I have a code that evaluates a 15-degree polynomial on 3 variables, x, y and z (but with no exponent larger than 5); it has 216 terms.
I’m using Horner’s scheme for evaluation to avoid redundant computations, written all down (no loops). The coefficients are in constant memory (the coeff array below). The expression looks like this:
float eval(float x, float y, float z)
{
return x * (... very large sub expr here...)
+
y * (... slightly smaller sub expr here...)
+
z * (... much smaller sub expr here...)
+
coeff[0];
}
This is what I get when I try to compile with CUDA 3.2 RC2 with Thrust 1.3, for sm_13 target, on a 64-bit Linux system:
This happens with other, Thrust-free, kernels too.
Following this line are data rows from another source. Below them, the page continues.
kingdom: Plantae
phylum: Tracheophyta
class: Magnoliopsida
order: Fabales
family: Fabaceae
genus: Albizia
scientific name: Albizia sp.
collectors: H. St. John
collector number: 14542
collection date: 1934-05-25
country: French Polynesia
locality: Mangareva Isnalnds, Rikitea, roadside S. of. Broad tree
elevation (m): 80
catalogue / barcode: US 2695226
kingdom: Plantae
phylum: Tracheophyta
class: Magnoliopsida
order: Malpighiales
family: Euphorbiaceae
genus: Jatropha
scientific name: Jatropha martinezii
The funny thing is if I use just the “x * (…)” part, commenting the other terms out, the kernel compiles just fine. Commenting out the “x * (…)” term and leaving the rest, also compiles. So instead of first computing the first term, and then going through the rest of the expression, the compiler seems to be interleaving the evaluation.
I already tried breaking down the expression into individual functions, force them to not be inlined, and a couple of other stuffs, but it seems impossible to keep the compiler from evaluating everything at once.
I ran out of ideas now. Other than perhaps break down the kernel into two, each evaluating half of the polynomial. Anyone had this kind of problem before?
Edit: forgot to add, without Horner’s scheme, with a naive polynomial evaluation, the compiler starts swapping on my 6 GB system and takes more than 24h (that’s how long I was willing to wait before killing it.)